The S2AI trajectory parameters were measured in 100 Asian adult volunteers. Parameters were compared between different genders. Forty-eight adult patients who underwent S2AI screw placement were reviewed: 28 patients received freehand technique and 20 patients received TGT technique. Postoperative computed tomography was used to assess the accuracy of screw trajectory and cortex violation-related complications were recorded.

Results:

The cephalocaudal angles (CAs), maximal length of screw pathway, narrowest width of pathway within the iliar teardrop, distance from the center of teardrop to sciatic notch, and distance of the start point distal to S1 dorsal foramen showed significant gender-related difference (p < 0.05). All 48 patients were placed S2AI screws bilaterally (40 screws in TGT vs. 56 screws in freehand). One screw penetrated iliac cortex in the TGT group but 10 screws penetrated iliac cortex in the freehand group (3% vs. 17.9%) (p < 0.05).

Conclusion:

Approximately 30–35° of CA and 39° mediolateral angle are appropriate for S2AI screw placement in Asian patients. Either freehand or TGT technique is safe for S2AI screw placement. TGT technique is more accurate compared with the conventional freehand technique.

Trial registration:

This is a retrospective study.

Keywords

freehand technique sacropelvic fixation second sacral alar iliac (S2AI) screw three-dimensional printed template

Purpose

Spinopelvic fixation plays an integral role in achieving solid osseous fusion across the lumbosacral junction, especially in deformity procedures requiring substantial correction or long-segment constructs.^1,2 There are several techniques for spinopelvic fixation that include Galveston technique,³ iliac screws (iliac bolts), iliosacral screws, and S2 alar iliac (S2AI) screw technique.^1,4 Compared with other pelvic fixation techniques, S2AI screws have been developed to be a prevailing alternative spinopelvic fixation technique due to the advantages of keeping screw tail away from the skin, no incision overexposure, more excellent pullout strength, and standing on the same longitudinal line of lumbar pedicle screws.^5,6 However, S2AI technique is still challenging for less experienced spine surgeons who have no navigation system available.

PROBLEM A: Rewrite the S2AI screw excerpt starting at "The cephalocaudal angles" and ending at "17.9%) (p < 0.05).", with "freehand" changed to "free-hand".
PROBLEM B: In the S2AI screw excerpt, how many screws penetrated the iliac cortex in the freehand group?

SUPPLIED INFORMATION:
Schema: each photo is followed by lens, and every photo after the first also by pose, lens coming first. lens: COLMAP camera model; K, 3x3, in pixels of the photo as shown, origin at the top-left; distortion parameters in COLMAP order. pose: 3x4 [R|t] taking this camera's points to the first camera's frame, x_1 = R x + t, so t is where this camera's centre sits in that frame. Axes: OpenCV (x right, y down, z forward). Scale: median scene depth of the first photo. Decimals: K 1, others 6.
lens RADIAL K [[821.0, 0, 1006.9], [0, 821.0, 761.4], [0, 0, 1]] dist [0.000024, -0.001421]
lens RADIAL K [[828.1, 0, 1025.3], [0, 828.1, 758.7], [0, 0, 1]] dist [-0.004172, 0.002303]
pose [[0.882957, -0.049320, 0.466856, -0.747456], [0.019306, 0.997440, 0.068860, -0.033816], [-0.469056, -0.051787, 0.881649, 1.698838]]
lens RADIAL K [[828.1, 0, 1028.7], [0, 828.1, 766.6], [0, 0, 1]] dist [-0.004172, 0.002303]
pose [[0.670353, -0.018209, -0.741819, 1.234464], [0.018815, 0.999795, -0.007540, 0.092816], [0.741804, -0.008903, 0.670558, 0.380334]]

TASK ANSWER A:
The cephalocaudal angles (CAs), maximal length of screw pathway, narrowest width of pathway within the iliar teardrop, distance from the center of teardrop to sciatic notch, and distance of the start point distal to S1 dorsal foramen showed significant gender-related difference (p < 0.05). All 48 patients were placed S2AI screws bilaterally (40 screws in TGT vs. 56 screws in free-hand). One screw penetrated iliac cortex in the TGT group but 10 screws penetrated iliac cortex in the free-hand group (3% vs. 17.9%) (p < 0.05).

TASK ANSWER B: Ten screws (17.9%).